Turn every line of the data below into a numbered list, omitting any blank lines.

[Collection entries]
◆ ◆ ◆ ◆ ◆ ◆ ◆
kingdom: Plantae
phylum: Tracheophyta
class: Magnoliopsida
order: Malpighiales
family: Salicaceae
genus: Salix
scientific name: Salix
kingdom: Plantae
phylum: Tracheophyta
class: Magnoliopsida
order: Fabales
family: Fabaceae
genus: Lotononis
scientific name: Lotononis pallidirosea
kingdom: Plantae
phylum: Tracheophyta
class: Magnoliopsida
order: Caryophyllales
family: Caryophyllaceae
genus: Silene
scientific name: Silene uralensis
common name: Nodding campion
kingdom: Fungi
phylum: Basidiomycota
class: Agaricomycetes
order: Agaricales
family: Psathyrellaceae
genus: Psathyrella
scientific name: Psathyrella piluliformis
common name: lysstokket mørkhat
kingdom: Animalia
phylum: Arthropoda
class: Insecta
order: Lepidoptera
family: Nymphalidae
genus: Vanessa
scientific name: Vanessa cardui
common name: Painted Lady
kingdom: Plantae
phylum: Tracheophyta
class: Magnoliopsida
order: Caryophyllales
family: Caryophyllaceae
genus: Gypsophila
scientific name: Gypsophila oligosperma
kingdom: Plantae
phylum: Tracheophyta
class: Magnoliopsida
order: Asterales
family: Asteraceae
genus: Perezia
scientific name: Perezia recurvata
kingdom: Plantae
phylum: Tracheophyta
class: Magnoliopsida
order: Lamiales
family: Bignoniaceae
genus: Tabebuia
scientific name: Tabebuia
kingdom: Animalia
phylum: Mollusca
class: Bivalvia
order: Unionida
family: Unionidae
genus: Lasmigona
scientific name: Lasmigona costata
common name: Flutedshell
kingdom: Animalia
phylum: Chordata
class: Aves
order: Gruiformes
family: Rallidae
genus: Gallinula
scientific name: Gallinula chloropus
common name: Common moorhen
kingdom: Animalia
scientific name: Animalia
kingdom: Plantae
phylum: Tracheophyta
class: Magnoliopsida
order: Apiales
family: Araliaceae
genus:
◆ ◆ ◆ ◆ ◆ ◆ ◆
Exercise response
1. kingdom: Plantae
2. phylum: Tracheophyta
3. class: Magnoliopsida
4. order: Malpighiales
5. family: Salicaceae
6. genus: Salix
7. scientific name: Salix
8. kingdom: Plantae
9. phylum: Tracheophyta
10. class: Magnoliopsida
11. order: Fabales
12. family: Fabaceae
13. genus: Lotononis
14. scientific name: Lotononis pallidirosea
15. kingdom: Plantae
16. phylum: Tracheophyta
17. class: Magnoliopsida
18. order: Caryophyllales
19. family: Caryophyllaceae
20. genus: Silene
21. scientific name: Silene uralensis
22. common name: Nodding campion
23. kingdom: Fungi
24. phylum: Basidiomycota
25. class: Agaricomycetes
26. order: Agaricales
27. family: Psathyrellaceae
28. genus: Psathyrella
29. scientific name: Psathyrella piluliformis
30. common name: lysstokket mørkhat
31. kingdom: Animalia
32. phylum: Arthropoda
33. class: Insecta
34. order: Lepidoptera
35. family: Nymphalidae
36. genus: Vanessa
37. scientific name: Vanessa cardui
38. common name: Painted Lady
39. kingdom: Plantae
40. phylum: Tracheophyta
41. class: Magnoliopsida
42. order: Caryophyllales
43. family: Caryophyllaceae
44. genus: Gypsophila
45. scientific name: Gypsophila oligosperma
46. kingdom: Plantae
47. phylum: Tracheophyta
48. class: Magnoliopsida
49. order: Asterales
50. family: Asteraceae
51. genus: Perezia
52. scientific name: Perezia recurvata
53. kingdom: Plantae
54. phylum: Tracheophyta
55. class: Magnoliopsida
56. order: Lamiales
57. family: Bignoniaceae
58. genus: Tabebuia
59. scientific name: Tabebuia
60. kingdom: Animalia
61. phylum: Mollusca
62. class: Bivalvia
63. order: Unionida
64. family: Unionidae
65. genus: Lasmigona
66. scientific name: Lasmigona costata
67. common name: Flutedshell
68. kingdom: Animalia
69. phylum: Chordata
70. class: Aves
71. order: Gruiformes
72. family: Rallidae
73. genus: Gallinula
74. scientific name: Gallinula chloropus
75. common name: Common moorhen
76. kingdom: Animalia
77. scientific name: Animalia
78. kingdom: Plantae
79. phylum: Tracheophyta
80. class: Magnoliopsida
81. order: Apiales
82. family: Araliaceae
83. genus:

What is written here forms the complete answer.